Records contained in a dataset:
******

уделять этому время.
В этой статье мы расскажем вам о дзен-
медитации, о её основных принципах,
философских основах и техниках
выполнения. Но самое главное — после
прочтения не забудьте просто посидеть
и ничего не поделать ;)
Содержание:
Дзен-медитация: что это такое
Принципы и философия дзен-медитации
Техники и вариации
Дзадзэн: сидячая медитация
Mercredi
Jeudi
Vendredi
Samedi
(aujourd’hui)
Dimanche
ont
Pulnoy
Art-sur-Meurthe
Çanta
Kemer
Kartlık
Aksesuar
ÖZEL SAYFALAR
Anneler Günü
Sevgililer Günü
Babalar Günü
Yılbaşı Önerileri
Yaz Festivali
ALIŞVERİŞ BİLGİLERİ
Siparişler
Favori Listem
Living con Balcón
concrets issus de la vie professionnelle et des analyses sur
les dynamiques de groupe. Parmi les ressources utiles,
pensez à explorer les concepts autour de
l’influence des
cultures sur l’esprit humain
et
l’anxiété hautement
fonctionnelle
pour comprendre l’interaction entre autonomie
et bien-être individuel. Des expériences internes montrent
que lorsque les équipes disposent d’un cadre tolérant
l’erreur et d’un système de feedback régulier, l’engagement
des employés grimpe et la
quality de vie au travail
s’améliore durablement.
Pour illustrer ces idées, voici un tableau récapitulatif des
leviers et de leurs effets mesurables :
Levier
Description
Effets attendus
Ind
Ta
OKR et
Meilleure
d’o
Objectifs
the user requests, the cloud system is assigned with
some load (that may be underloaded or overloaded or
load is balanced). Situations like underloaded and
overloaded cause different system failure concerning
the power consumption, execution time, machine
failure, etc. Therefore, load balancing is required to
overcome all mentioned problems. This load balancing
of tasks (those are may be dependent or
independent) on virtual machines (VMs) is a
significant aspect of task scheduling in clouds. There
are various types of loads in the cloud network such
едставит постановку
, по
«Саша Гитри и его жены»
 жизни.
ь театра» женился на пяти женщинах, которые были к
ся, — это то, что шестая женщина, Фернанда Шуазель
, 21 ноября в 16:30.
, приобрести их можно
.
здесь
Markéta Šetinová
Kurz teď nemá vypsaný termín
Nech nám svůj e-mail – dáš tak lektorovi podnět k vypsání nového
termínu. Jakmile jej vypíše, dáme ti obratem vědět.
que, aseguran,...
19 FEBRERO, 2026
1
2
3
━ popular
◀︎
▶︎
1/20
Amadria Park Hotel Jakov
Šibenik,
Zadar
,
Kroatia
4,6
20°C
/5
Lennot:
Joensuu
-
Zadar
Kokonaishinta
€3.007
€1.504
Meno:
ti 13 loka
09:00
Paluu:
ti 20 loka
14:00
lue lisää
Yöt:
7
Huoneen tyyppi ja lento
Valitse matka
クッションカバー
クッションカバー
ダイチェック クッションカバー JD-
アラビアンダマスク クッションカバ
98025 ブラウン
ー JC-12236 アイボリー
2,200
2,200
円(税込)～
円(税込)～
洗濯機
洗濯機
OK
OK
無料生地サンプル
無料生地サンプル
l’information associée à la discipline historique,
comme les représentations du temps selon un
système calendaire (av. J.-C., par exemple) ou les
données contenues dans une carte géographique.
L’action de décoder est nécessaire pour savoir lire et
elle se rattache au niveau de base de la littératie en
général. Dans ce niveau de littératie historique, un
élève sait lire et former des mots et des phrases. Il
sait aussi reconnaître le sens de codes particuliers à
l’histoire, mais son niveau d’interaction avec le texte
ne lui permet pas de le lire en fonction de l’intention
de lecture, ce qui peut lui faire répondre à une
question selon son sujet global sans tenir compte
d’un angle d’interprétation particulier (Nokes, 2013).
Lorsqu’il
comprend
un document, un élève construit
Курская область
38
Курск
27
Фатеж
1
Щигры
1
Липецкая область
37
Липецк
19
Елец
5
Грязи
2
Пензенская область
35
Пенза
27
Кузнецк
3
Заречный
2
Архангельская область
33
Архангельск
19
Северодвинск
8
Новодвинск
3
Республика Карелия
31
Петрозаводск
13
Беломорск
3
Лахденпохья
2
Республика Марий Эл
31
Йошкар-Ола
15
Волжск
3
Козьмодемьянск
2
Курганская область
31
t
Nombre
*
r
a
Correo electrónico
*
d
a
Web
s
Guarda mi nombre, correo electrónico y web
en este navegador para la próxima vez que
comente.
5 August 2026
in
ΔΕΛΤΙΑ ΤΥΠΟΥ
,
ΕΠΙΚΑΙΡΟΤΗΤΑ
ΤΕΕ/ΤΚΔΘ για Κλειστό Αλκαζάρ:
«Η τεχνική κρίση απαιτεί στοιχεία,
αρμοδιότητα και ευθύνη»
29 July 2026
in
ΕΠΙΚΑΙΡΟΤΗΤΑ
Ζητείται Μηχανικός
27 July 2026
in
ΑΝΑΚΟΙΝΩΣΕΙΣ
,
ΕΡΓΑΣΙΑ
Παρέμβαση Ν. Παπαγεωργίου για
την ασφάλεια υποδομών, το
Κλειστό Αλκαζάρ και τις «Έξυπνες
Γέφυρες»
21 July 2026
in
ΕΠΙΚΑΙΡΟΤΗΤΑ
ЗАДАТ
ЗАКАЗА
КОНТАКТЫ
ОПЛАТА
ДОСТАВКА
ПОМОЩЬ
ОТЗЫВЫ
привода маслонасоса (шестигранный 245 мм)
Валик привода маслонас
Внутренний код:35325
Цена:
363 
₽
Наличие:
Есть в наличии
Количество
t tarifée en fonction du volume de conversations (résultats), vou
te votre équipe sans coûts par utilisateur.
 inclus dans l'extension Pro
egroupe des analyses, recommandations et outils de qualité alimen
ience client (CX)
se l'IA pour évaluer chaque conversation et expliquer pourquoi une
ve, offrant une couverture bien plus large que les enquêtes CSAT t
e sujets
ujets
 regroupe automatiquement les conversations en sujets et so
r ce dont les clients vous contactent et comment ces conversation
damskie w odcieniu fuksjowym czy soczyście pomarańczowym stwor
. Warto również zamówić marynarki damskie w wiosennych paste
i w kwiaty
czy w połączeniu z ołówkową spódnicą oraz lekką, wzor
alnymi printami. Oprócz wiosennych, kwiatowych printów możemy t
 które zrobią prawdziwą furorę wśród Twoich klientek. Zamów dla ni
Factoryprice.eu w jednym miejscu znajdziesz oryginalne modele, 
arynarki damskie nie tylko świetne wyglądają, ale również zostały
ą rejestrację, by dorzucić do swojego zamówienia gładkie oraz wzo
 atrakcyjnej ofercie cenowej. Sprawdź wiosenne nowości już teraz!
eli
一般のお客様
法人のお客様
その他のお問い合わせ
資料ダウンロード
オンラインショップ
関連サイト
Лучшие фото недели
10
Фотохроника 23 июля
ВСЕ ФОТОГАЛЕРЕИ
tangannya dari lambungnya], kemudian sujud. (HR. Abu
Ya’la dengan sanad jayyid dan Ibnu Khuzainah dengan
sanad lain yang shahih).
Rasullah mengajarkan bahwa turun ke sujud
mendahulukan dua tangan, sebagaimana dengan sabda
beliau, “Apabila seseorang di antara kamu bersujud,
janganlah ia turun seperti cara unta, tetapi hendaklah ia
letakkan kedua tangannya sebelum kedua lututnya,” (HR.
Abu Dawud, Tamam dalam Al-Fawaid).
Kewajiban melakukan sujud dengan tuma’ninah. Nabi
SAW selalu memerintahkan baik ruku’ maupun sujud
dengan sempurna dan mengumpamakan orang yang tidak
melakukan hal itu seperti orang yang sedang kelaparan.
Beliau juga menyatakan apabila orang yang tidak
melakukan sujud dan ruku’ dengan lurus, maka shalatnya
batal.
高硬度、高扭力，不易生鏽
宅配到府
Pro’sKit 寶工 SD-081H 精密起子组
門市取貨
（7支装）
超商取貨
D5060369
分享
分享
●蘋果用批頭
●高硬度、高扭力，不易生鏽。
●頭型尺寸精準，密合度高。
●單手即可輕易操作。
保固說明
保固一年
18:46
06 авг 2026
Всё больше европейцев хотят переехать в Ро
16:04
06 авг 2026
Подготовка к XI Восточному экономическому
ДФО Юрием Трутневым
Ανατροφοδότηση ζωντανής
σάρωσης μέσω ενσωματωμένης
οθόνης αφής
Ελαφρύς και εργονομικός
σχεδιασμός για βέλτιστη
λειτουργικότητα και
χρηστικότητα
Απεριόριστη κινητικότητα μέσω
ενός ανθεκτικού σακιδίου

******

§ **EXERCISE OBJECTIVE**
All that is needed is the exact run of lines above from the line containing "quality de vie au travail" through the line containing "sait aussi reconnaître", both of them included.

§ **ANSWER FOR THE TASK**
quality de vie au travail
s’améliore durablement.
Pour illustrer ces idées, voici un tableau récapitulatif des
leviers et de leurs effets mesurables :
Levier
Description
Effets attendus
Ind
Ta
OKR et
Meilleure
d’o
Objectifs
the user requests, the cloud system is assigned with
some load (that may be underloaded or overloaded or
load is balanced). Situations like underloaded and
overloaded cause different system failure concerning
the power consumption, execution time, machine
failure, etc. Therefore, load balancing is required to
overcome all mentioned problems. This load balancing
of tasks (those are may be dependent or
independent) on virtual machines (VMs) is a
significant aspect of task scheduling in clouds. There
are various types of loads in the cloud network such
едставит постановку
, по
«Саша Гитри и его жены»
 жизни.
ь театра» женился на пяти женщинах, которые были к
ся, — это то, что шестая женщина, Фернанда Шуазель
, 21 ноября в 16:30.
, приобрести их можно
.
здесь
Markéta Šetinová
Kurz teď nemá vypsaný termín
Nech nám svůj e-mail – dáš tak lektorovi podnět k vypsání nového
termínu. Jakmile jej vypíše, dáme ti obratem vědět.
que, aseguran,...
19 FEBRERO, 2026
1
2
3
━ popular
◀︎
▶︎
1/20
Amadria Park Hotel Jakov
Šibenik,
Zadar
,
Kroatia
4,6
20°C
/5
Lennot:
Joensuu
-
Zadar
Kokonaishinta
€3.007
€1.504
Meno:
ti 13 loka
09:00
Paluu:
ti 20 loka
14:00
lue lisää
Yöt:
7
Huoneen tyyppi ja lento
Valitse matka
クッションカバー
クッションカバー
ダイチェック クッションカバー JD-
アラビアンダマスク クッションカバ
98025 ブラウン
ー JC-12236 アイボリー
2,200
2,200
円(税込)～
円(税込)～
洗濯機
洗濯機
OK
OK
無料生地サンプル
無料生地サンプル
l’information associée à la discipline historique,
comme les représentations du temps selon un
système calendaire (av. J.-C., par exemple) ou les
données contenues dans une carte géographique.
L’action de décoder est nécessaire pour savoir lire et
elle se rattache au niveau de base de la littératie en
général. Dans ce niveau de littératie historique, un
élève sait lire et former des mots et des phrases. Il
sait aussi reconnaître le sens de codes particuliers à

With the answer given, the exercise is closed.